Aaron, meanwhile, is steered by a mercurial professor into turning his talent as a geologist towards finding oil: “These people need us, Aaron. We’re like the x-ray chaps in the hospital, telling the surgeon where to insert the scalpel. Or, in this case, the drill.” Yet despite the thrill of the challenge, he remains uneasy amid roistering American entrepreneurs, who bring with them a whiff of the Klondike.
When eventually his work results in a cache of promising rock fragments “he carries his tray back to the office as if he were bearing an infant down the aisle of a church to the font”. Over-reaching for effect, or similes that are off the mark, are a minor flaw throughout. While Aaron is desperate to find an oilfield, his good-looking friend Robbie is proving a success with the girls, and living from one labouring job to the next. That is, until he too is sucked into the maw of the North Sea project.
Drawing these young men and a host of other vivid characters into his net, Kelly proceeds to unwind a decades-long saga that concludes shortly after the first vote on Scottish devolution. There is a staginess to the opening chapters, as the main players are introduced, and although Geordie accents are well rendered, the Scottish north-east dialogue doesn’t ring true, with its west-coast tic of ending sentences with “but”. Even so, The Black Eden swiftly grabs the attention, becoming that unusual thing: a thoughtful page-turner.
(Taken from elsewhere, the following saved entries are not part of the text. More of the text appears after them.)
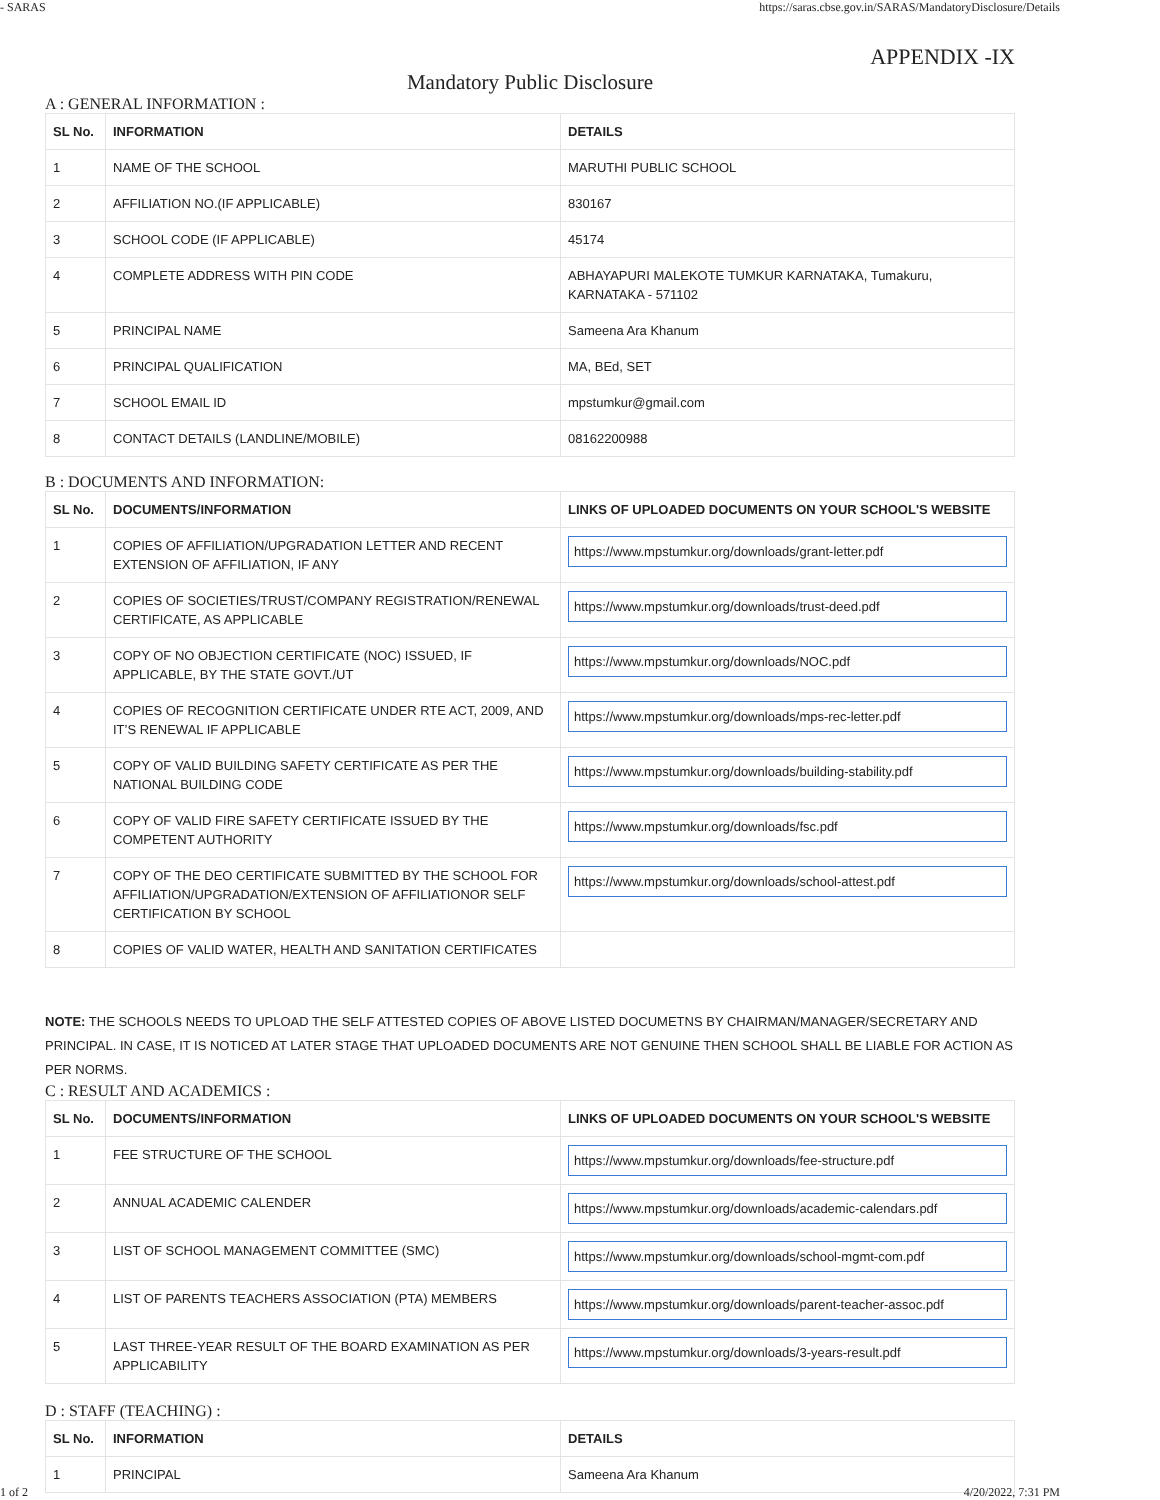- SARAS https://saras.cbse.gov.in/SARAS/MandatoryDisclosure/Details
APPENDIX -IX
Mandatory Public Disclosure
A : GENERAL INFORMATION :
| SL No. | INFORMATION | DETAILS |
| --- | --- | --- |
| 1 | NAME OF THE SCHOOL | MARUTHI PUBLIC SCHOOL |
| 2 | AFFILIATION NO.(IF APPLICABLE) | 830167 |
| 3 | SCHOOL CODE (IF APPLICABLE) | 45174 |
| 4 | COMPLETE ADDRESS WITH PIN CODE | ABHAYAPURI MALEKOTE TUMKUR KARNATAKA, Tumakuru, KARNATAKA - 571102 |
| 5 | PRINCIPAL NAME | Sameena Ara Khanum |
| 6 | PRINCIPAL QUALIFICATION | MA, BEd, SET |
| 7 | SCHOOL EMAIL ID | mpstumkur@gmail.com |
| 8 | CONTACT DETAILS (LANDLINE/MOBILE) | 08162200988 |
B : DOCUMENTS AND INFORMATION:
| SL No. | DOCUMENTS/INFORMATION | LINKS OF UPLOADED DOCUMENTS ON YOUR SCHOOL'S WEBSITE |
| --- | --- | --- |
| 1 | COPIES OF AFFILIATION/UPGRADATION LETTER AND RECENT EXTENSION OF AFFILIATION, IF ANY | https://www.mpstumkur.org/downloads/grant-letter.pdf |
| 2 | COPIES OF SOCIETIES/TRUST/COMPANY REGISTRATION/RENEWAL CERTIFICATE, AS APPLICABLE | https://www.mpstumkur.org/downloads/trust-deed.pdf |
| 3 | COPY OF NO OBJECTION CERTIFICATE (NOC) ISSUED, IF APPLICABLE, BY THE STATE GOVT./UT | https://www.mpstumkur.org/downloads/NOC.pdf |
| 4 | COPIES OF RECOGNITION CERTIFICATE UNDER RTE ACT, 2009, AND IT’S RENEWAL IF APPLICABLE | https://www.mpstumkur.org/downloads/mps-rec-letter.pdf |
| 5 | COPY OF VALID BUILDING SAFETY CERTIFICATE AS PER THE NATIONAL BUILDING CODE | https://www.mpstumkur.org/downloads/building-stability.pdf |
| 6 | COPY OF VALID FIRE SAFETY CERTIFICATE ISSUED BY THE COMPETENT AUTHORITY | https://www.mpstumkur.org/downloads/fsc.pdf |
| 7 | COPY OF THE DEO CERTIFICATE SUBMITTED BY THE SCHOOL FOR AFFILIATION/UPGRADATION/EXTENSION OF AFFILIATIONOR SELF CERTIFICATION BY SCHOOL | https://www.mpstumkur.org/downloads/school-attest.pdf |
| 8 | COPIES OF VALID WATER, HEALTH AND SANITATION CERTIFICATES | |
NOTE: THE SCHOOLS NEEDS TO UPLOAD THE SELF ATTESTED COPIES OF ABOVE LISTED DOCUMETNS BY CHAIRMAN/MANAGER/SECRETARY AND PRINCIPAL. IN CASE, IT IS NOTICED AT LATER STAGE THAT UPLOADED DOCUMENTS ARE NOT GENUINE THEN SCHOOL SHALL BE LIABLE FOR ACTION AS PER NORMS.
C : RESULT AND ACADEMICS :
| SL No. | DOCUMENTS/INFORMATION | LINKS OF UPLOADED DOCUMENTS ON YOUR SCHOOL'S WEBSITE |
| --- | --- | --- |
| 1 | FEE STRUCTURE OF THE SCHOOL | https://www.mpstumkur.org/downloads/fee-structure.pdf |
| 2 | ANNUAL ACADEMIC CALENDER | https://www.mpstumkur.org/downloads/academic-calendars.pdf |
| 3 | LIST OF SCHOOL MANAGEMENT COMMITTEE (SMC) | https://www.mpstumkur.org/downloads/school-mgmt-com.pdf |
| 4 | LIST OF PARENTS TEACHERS ASSOCIATION (PTA) MEMBERS | https://www.mpstumkur.org/downloads/parent-teacher-assoc.pdf |
| 5 | LAST THREE-YEAR RESULT OF THE BOARD EXAMINATION AS PER APPLICABILITY | https://www.mpstumkur.org/downloads/3-years-result.pdf |
D : STAFF (TEACHING) :
| SL No. | INFORMATION | DETAILS |
| --- | --- | --- |
| 1 | PRINCIPAL | Sameena Ara Khanum |
1 of 2 4/20/2022, 7:31 PM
There is a hint of American-style ambition in the reach and intensity of this book and its focus on the workplace; Kelly’s rendering of occupations such as welding or underwater exploration, or his depiction of the prison-like conditions aboard the earliest rigs, is achieved so convincingly you could almost believe he has done these jobs himself.
With Mark and Ally, he widens the canvas. Mark’s career in journalism, followed by politics, allows a glimpse of burgeoning Scottish nationalism. Ally, initially a lawyer, sets up shop as a merchant banker. While crediting Noble Grossart as the Scottish pioneers in this arena, he nevertheless mirrors the late Angus Grossart in acquiring and renovating an ancient castle in Fife. In this, and many other respects, the historical reality and Kelly’s fictional version intertwine.
Moving at a lick, incorporating a carousel of individuals - some feeling like ciphers, others, such as Aaron and Robbie, subtly drawn - The Black Eden is a long-overdue cameo of the impact of North Sea oil on Scotland and the UK. It is far from perfect – Kelly loves tying up every loose end, and his prose would benefit at times from being sharpened – yet it is a galloping and impressively wide-ranging read.
And, despite a nod to Local Hero when he locates the Killdays’ weekend cottage in Pennan, this is not a story of self-discovery or renunciation of the corporate world. Gordon Gekko’s creed of “Greed is good” could sum up some of its leading figures. What is most memorable about Kelly’s view of an aggressively macho world is that ultimately it is the workers in the front line, those risking all in this terrifying endeavour, who are honoured and remembered.